Correio Braziliense
postado em 14/03/2020 04:14
O 8 de março entrou para a história da humanidade a partir de um evento trágico ocorrido na segunda metade do século 19 que resultou em carnificina. O fato da ação violenta contra mulheres trabalhadoras ter acontecido nos Estados Unidos não é obra do acaso. A lógica do capital está relacionada ao patriarcado, o que implica a naturalização da discriminação de gênero nas relações de trabalho. A própria história das mulheres no Ocidente tem sido construída sob o signo da violência. Isso alude não apenas àquelas mulheres pertencentes ao grupo hegemônico que colonizou sociedades ameríndias e africanas, mas, sobretudo, às que integram os dois últimos segmentos.
O imaginário popular está repleto de referências-problemáticas que evidenciam particularidades e hierarquizações no âmbito da condição feminina. Ainda hoje, são comuns expressões tais como “minha avó foi índia pega no laço”, dita da forma mais banal, sem nenhum senso crítico. Em um passado não muito distante, certas expressões herdadas do tempo do cativeiro ainda eram fluidas, mesmo em uma sociedade pós escravista, a exemplo do absurdo dito popular: negra para trabalhar, mulata para fornicar e branca para casar. Essa nefasta herança da casa-grande mostra uma das mais absurdas hierarquizações entre mulheres socialmente representadas de modos distintos, embora produto de construções masculinas.
Não há como valorizar o legado das mulheres sem reconhecer a grande diversidade existente entre elas, diferenças de ordem social, cultural, étnico-racial, entre outras. Se por um lado o pensamento de importantes ativistas como Rosa de Luxemburgo e Simone de Beauvoir é reiteradamente resgatado no cenário do protagonismo feminino, por outro, perdura o silenciamento em torno de pessoas como Luiza Mahin, mãe do líder negro abolicionista Luiz Gama, além da professora e romancista Maria Firmina dos Reis e outras personalidades que foram e permanecem invisibilizadas apesar de suas contribuições. Isso sem falar nos legados de mulheres indígenas, sobre as quais pouco ou quase nada sabemos a respeito.
A militante feminista Chimamanda Ngozi Adichie, ancorada em seu percurso de mulher nigeriana ambientada nos Estados Unidos, nos chama a atenção para os perigos da construção de uma história única, ao falar da sua condição de mulher negra, nascida na Nigéria frente às imposições do colonialismo cultural protagonizado pelas potências ocidentais. Tomando como base o seu texto, podemos dizer que ao tentarmos compreender as trajetórias de determinados segmentos, observaremos que não há história única quando falamos de sociedades africanas, sociedades constituídas por povos originários das Américas, ou mesmo quando nos referimos às mulheres de todo mundo.
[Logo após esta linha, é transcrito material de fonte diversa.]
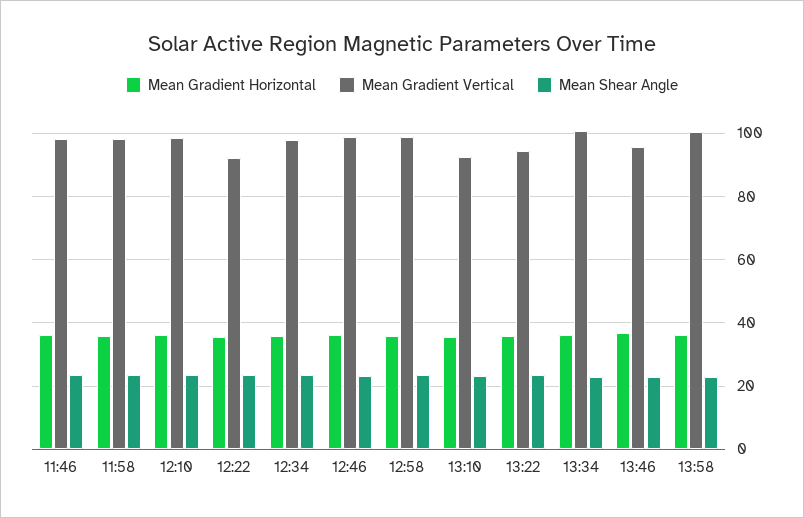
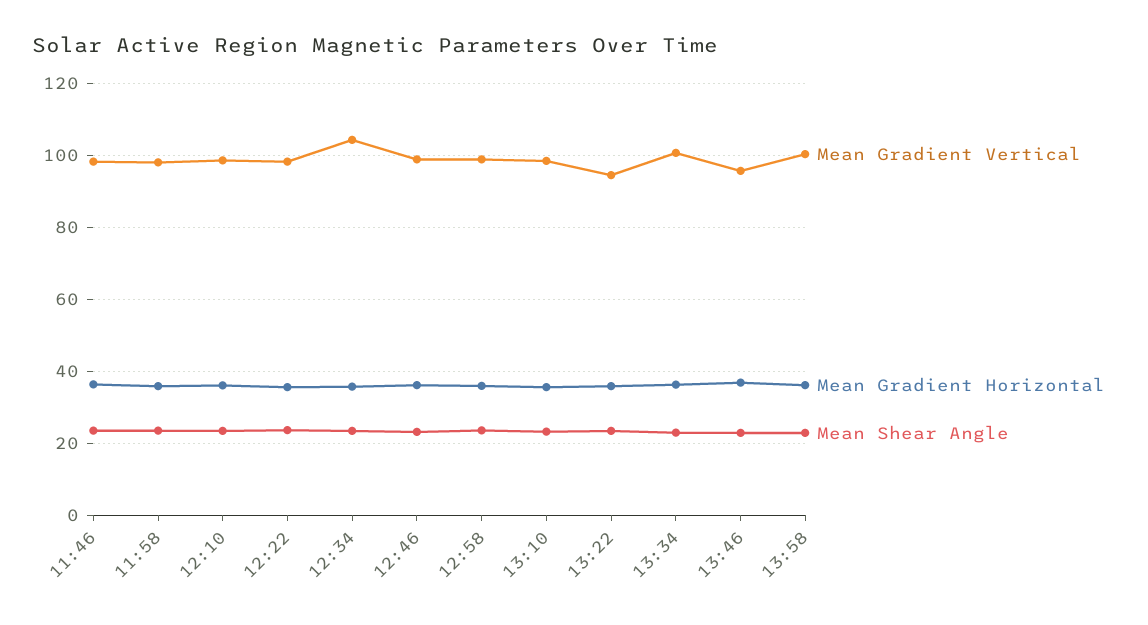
Mean Gradient Vertical, 12:22: 92 -> 98
Mean Gradient Vertical, 12:34: 98 -> 104
Mean Gradient Vertical, 13:10: 92 -> 98

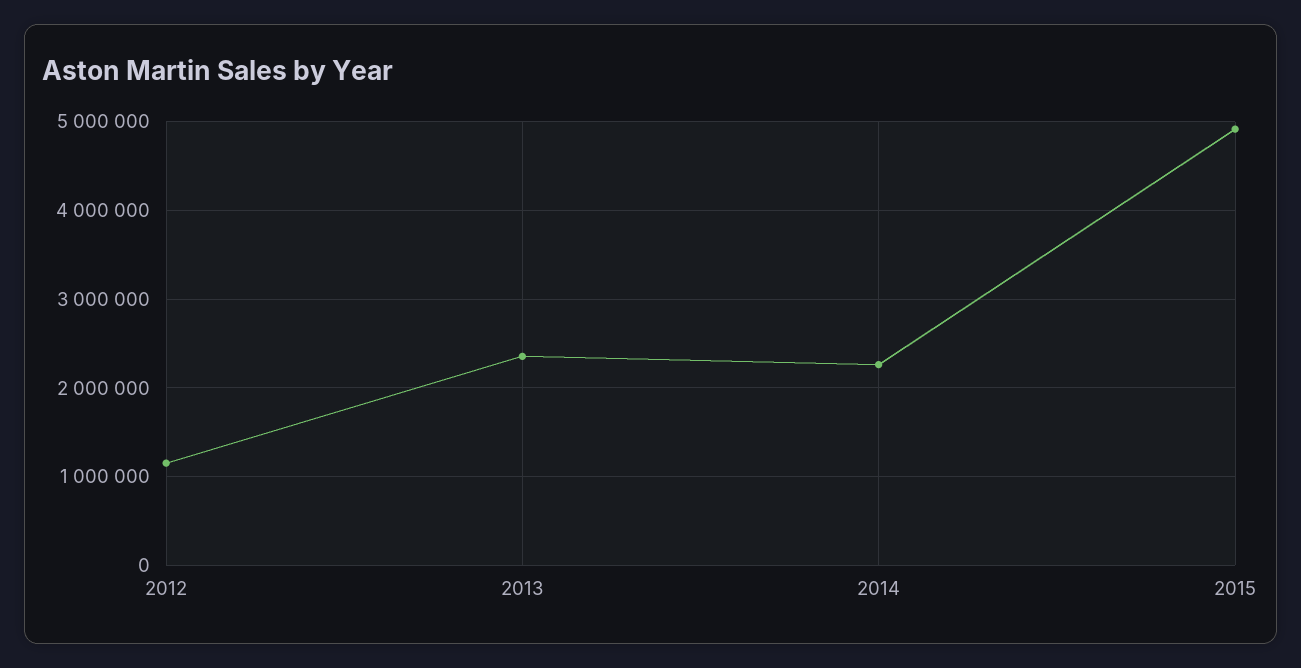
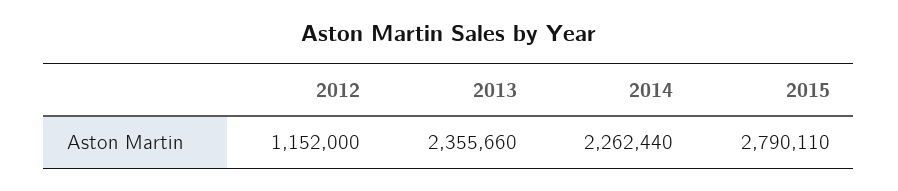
2015: 4900000 -> 2790110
Podemos dizer seguramente que existem histórias comuns de resistências, de lutas, de enfrentamentos e sobrevivências. Todavia, ao desconsiderarmos as nuanças que determinam especificidades das condições existenciais, tornamos frágeis quaisquer argumentos em defesa de uma unidade política mais ampla e solidária.
A luta das mulheres é constituída não a partir de uma unidade absoluta, porém das convergências que permitem às mulheres de diferentes procedências se identificarem de algum modo umas com as outras. Não fosse assim, o que justificaria a existência de um feminismo negro, por exemplo? Pois bem, essa tendência apresenta grande desafio à sociedade brasileira, na medida em que problematiza o feminismo e procura dar visibilidade às suas próprias demandas, quase imperceptíveis até a sua constituição. As vozes potentes de Lélia Gonzales, Luiza Bairros, Suely Carneiro entre as afro-brasileiras; Angela Davis, Alice Walker, Bell Hooks entre as afro-estadunidenses, são algumas das contribuições robustas que alimentam o debate em torno do feminismo negro. Um fenômeno que se caracteriza, sobretudo, pelas abordagens que levam em consideração, nas palavras de Kimberlé Crenshaw, a interseccionalidade entre gênero e raça.
O interesse aqui não é o de minimizar a relevância do 8 de março, mas o de estabelecer conexões com experiências de mulheres em contextos diferentes, cujas dimensões foram ou continuam sendo alvo do apagamento histórico. Se o 8 de março possui uma dimensão simbólica, abraçada por vasto contingente feminino de forma global, o 25 de julho, por exemplo, Dia das mulheres afro-latino americanas e caribenhas, expande as possibilidades de compreensão do universo feminino. O processo para tornar-se mulher, lembrando Beauvoir, precisa ser entendido de modo que não ignoremos as circunstâncias nas quais tal construção se estabelece, por certo elas não serão as mesmas. É justamente isso que permite acreditar que o Dia Internacional da Mulher também se caracterize em ocasião propícia para se celebrar a diversidade feminina, sem sobreposições de qualquer espécie.